**Problem requirements:** Reproduce word for word everything in the passage about the Shakespeare Theatre from "So Godwin and" down to "and The Tempest.".

**Document text:**
↓

Like so many other theaters in town, The Shakespeare adapted to the situation, first moving its final show of the season, Much Ado About Nothing, to Spring of 2021. Then, Godwin and his creative crew devised virtual solutions to keep audiences engaged during the region’s “stay-at-home” confinement. One was to showcase Britain’s National Theatre recorded streams, including the Godwin-helmed Antony & Cleopatra, with Ralph Fiennes and Sophie Okonedo, free of charge, now through May 14, on the Shakespeare Theatre’s website.
“We are all in the same play now,” says Godwin. “It’s unheard of when so many millions of people across the planet are all in the same conditions — it’s a drama that we’re all sharing. We all also share a need for stories. The muscle in us that requires narrative is searching for how to get that. I think it’s incumbent on theatres to go, ‘How do we freshly engage and provide narrative?'”
So Godwin and company devised “The Shakespeare Hour,” a weekly videocast that finds the director and dramaturg Drew Lichtenberg in conversation with various theatrical luminaries, discussing Shakespearean works. On Wednesday, May 13, Godwin welcomes the Washington Post theater critic Peter Marks, along with actor Patrick Page and Tony-winning director Rebecca Taichman, to discuss The Winter’s Tale and The Tempest.
“I want it to be a chatty, informed, engaging exploration of why Shakespeare is great,” says Godwin of the series. “People should feel like they’re with us in the room. It should feel intimate, it should feel spontaneous. It’s a time to have access to people that you might not normally have access to.”

↑

**Dataset excerpts:**
↓

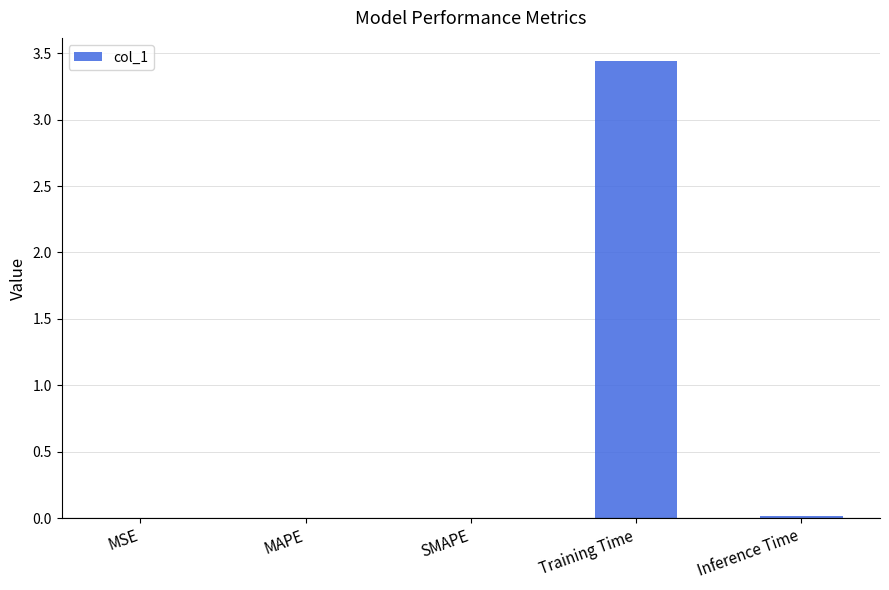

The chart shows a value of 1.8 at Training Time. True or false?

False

↑
↓

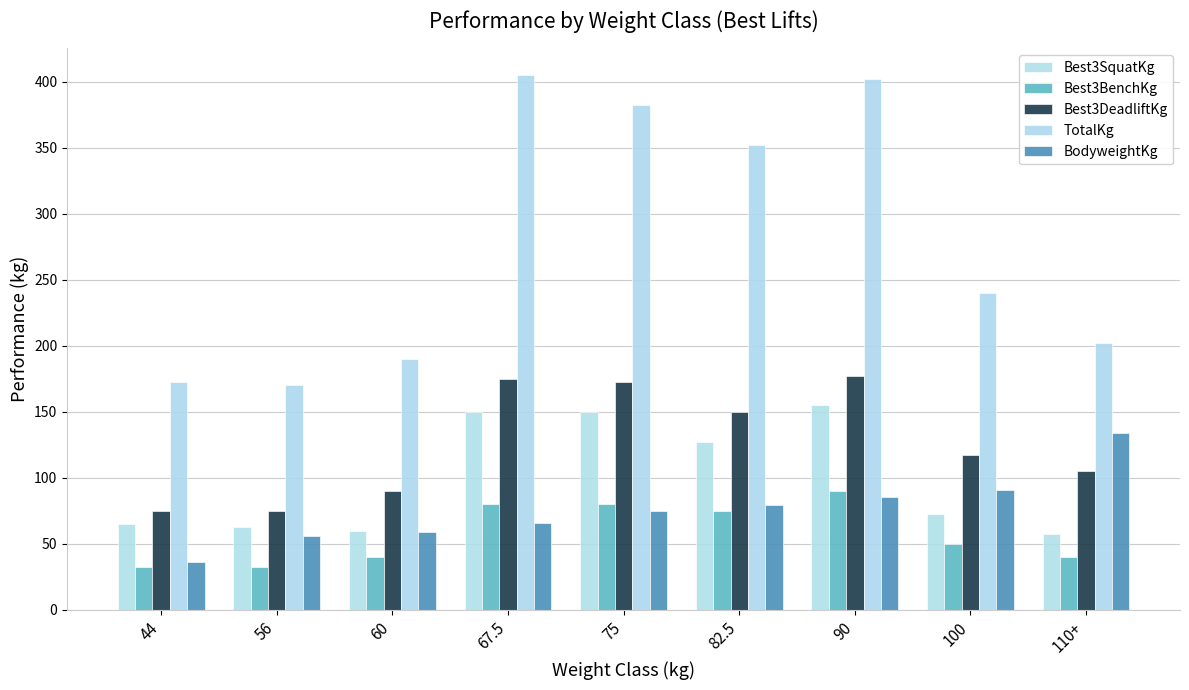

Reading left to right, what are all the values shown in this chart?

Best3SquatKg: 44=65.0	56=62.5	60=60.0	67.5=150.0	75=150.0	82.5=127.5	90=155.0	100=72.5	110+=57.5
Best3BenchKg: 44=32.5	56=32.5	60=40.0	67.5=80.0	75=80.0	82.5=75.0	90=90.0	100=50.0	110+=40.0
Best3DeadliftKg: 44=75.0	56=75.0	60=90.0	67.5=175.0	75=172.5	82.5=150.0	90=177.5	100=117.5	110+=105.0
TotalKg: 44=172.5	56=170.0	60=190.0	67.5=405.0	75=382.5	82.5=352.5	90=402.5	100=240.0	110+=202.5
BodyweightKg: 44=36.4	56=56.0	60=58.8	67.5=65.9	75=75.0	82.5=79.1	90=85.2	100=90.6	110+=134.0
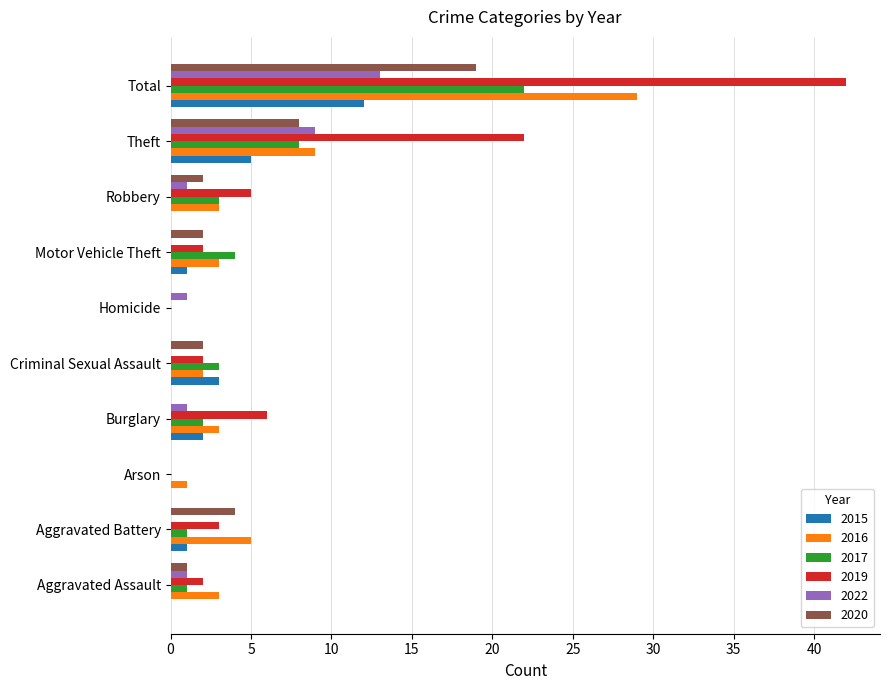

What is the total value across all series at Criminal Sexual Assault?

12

↑

**Written solution:**
So Godwin and company devised “The Shakespeare Hour,” a weekly videocast that finds the director and dramaturg Drew Lichtenberg in conversation with various theatrical luminaries, discussing Shakespearean works. On Wednesday, May 13, Godwin welcomes the Washington Post theater critic Peter Marks, along with actor Patrick Page and Tony-winning director Rebecca Taichman, to discuss The Winter’s Tale and The Tempest.